[Text section]

After the gorge, we drove to nearby Marion to visit the Haunted Trail. In someone's front yard, we saw a wrecker, orange light flashing a warning and invitation to brave backroads travelers. The beacon worked as warning for us, as Foot Foot deemed it as a demarcation of a crime scene, and did I want to partake in that? Yes, I did, for I had my trusty Avengers membership card that would grant me security clearance, but my wife thought that though, yes, I did indeed have justifiable jurisdiction and was surely experienced and adept enough--as an Avenger--to handle the case, the children just might be put in harm's way, and that was not acceptable.

So, we turned around and headed back, deflated and defeated, but--hey! What's that? A spook in the front yard? No cop cars? Well, ah-hah, there we have it, and a' haunting we will go! I pulled into the yard and right by the port-a-john (in case the quicky-digested steak worked its way through Foot Foot's digestive system before it was time to, uh, go). Since Georgia was asleep, Foot Foot decided to stay in the Jeep to hold watch, while Nicholas and I disembarked. Walking over to the ticket table, I asked my son if he was too scared to go, and that it was alright if he was, that we could just go back home. He stopped in his tracks and told me to look in his face. I did so, and he laughed in my face, telling me then that he was going to laugh in the face of fear just like he had just done in mine--and he was going to hold my arm the whole way, too, just to make sure I wouldn't run away screaming. He'd be there for me, he told me.
We approached the ticket table, paid our admittance, and the young lady taking our money asked us how brave we were. I told her, "Not very," but Nicholas told the woman not to listen to that freak hippie, and that we were so brave that we'd go it alone, no need for the comfort of strangers. The girl peered deeply into his eyes and furrowed her brows, but Nicholas was blue steel, and the ticket taker started to sweat. She averted her eyes, beaten by the redhead, and she signaled her compatriots on her CB that Fat Man and Little Boy were on their way, for them--her peers--to drop the bomb on us, to hold nothing back. Nicholas gave her a wink and an upward nod of the head, and we walked through the entrance.

The first object I noticed was a tombstone that read, "Barry D. Live." A skeletal hand was reaching out from the earf, and I closed my eyes at the terror--and didn't open them for the remainder of the three-hour tour through the seven levels of Hell. Growls, wails, screams for our souls, cries for skin and blood and brain, deep-throated declarations of imminent injury, torturous moans of pain promised and received: all these sounds reverberating through my eardrums and calling forth evil imagery of Boschian and Dorian depravity. Throughout our wanderings, Nicholas held steadfast in resolve as I held tightly to his arm (so tightly that I left deep bruises), and my son never uttered a peep of cowardice, never any evidence of fear. I, o the other hand, never opened my eyes until we--his Virgil to my Dante--emerged unscathed on the other side; thus, I have no pictures to proffer, other than the one (pre-entrance) above and the one (with Mr. Tree) below, and in both cases, I have masked evidence of how frightened I was.

[/Text section]
[Given material]

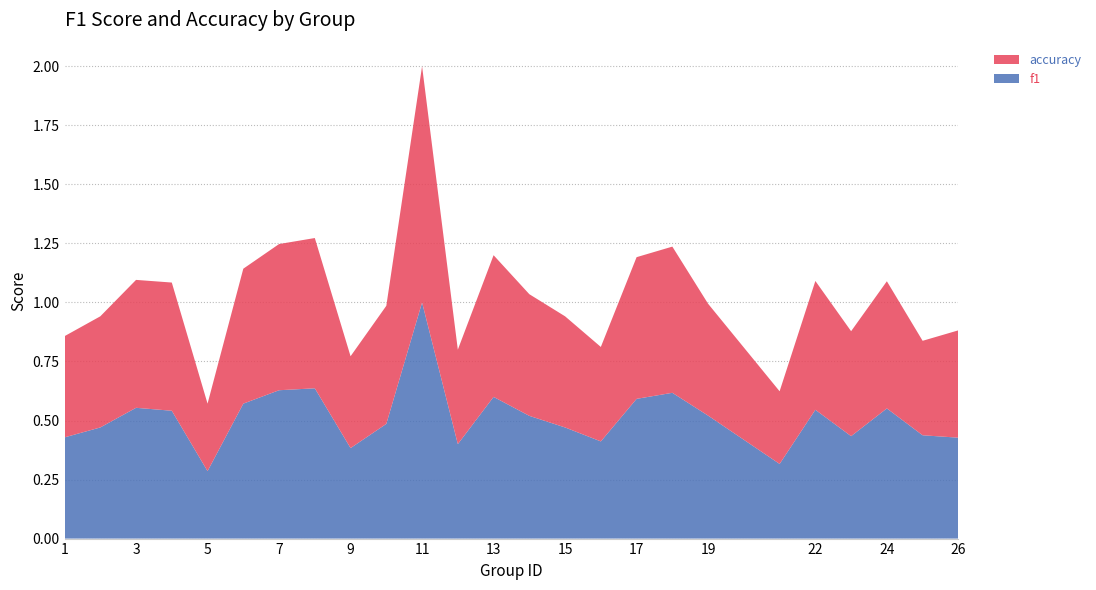

Reading left to right, extract all data points from this chart.

f1: 1=0.4	2=0.5	3=0.6	4=0.5	5=0.3	6=0.6	7=0.6	8=0.6	9=0.4	10=0.5	11=1.0	12=0.4	13=0.6	14=0.5	15=0.5	16=0.4	17=0.6	18=0.6	19=0.5	21=0.3	22=0.5	23=0.4	24=0.6	25=0.4	26=0.4
accuracy: 1=0.4	2=0.5	3=0.5	4=0.5	5=0.3	6=0.6	7=0.6	8=0.6	9=0.4	10=0.5	11=1.0	12=0.4	13=0.6	14=0.5	15=0.5	16=0.4	17=0.6	18=0.6	19=0.5	21=0.3	22=0.5	23=0.4	24=0.5	25=0.4	26=0.5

[/Given material]

> _What you are asked to do_
Carry the Haunted Trail story forward from the point where it stops.

> _Response box_
After leaving The Haunted Trail, we stopped at a convenience store to gas up and grab some strong cups of coffee. When I finished filling the tank, I stepped into the Jeep and noticed that Nicholas was sitting up straight with a blank expression on his face. I asked him if anything was wrong, but he didn't respond. Foot Foot shrugged her shoulders, and I drove away. Before we left Marion's city limits, Nicholas started moaning. Foot Foot and I looked back,
and Nicholas reached out his arm to grab Foot Foot! She dodged his initial reach, but he was quick and prepared, and when she leaned left, he grabbed her head with his other hand. He moaned louder and louder, and Foot Foot tried to break free, bumping into me, making me lose momentary control of the vehicle. The Jeep swirved and skuttered and skittered, and Foot Foot's camera (for the only time it is free of her hand is when I pry it away from her at bedtime) started taking pictures, the flash popping brightly in all directions, and I was blinded.
I saw an open field just before the last flash blinded my eyes, and I pulled over, jumping a curb in the process, jarring Nicholas (and Foot Foot) in the process. I stopped the Jeep, and I asked Foot Foot if she was okay. She groaned and complained and nagged about my driving, so I knew she was just fine. I looked back to tend to Nicholas, and he was rubbing his head. "Son," I asked him, "Son, are you alright?" He rubbed his head some more, and he moaned...but this time his moan was more normal, less gutteral and low pitched.

"Dad?" he asked.

"Yes, son?"


"Dad...." His quizzical countenance morphed into a sly grin. "Do you wanna see something really scary?"

Friday, October 31, 2008

The Hardy Fall Festival Fun Day of Fun, Part Three

The Hardy Fall Festival Fun Day of Fun continued as we four rolled through Chunky, onto Meridian, back to Enterprise, back the other way to Hickory, and finally (after two hours of confused driving, lost as could be) to our destination: Stuckey's Bridge.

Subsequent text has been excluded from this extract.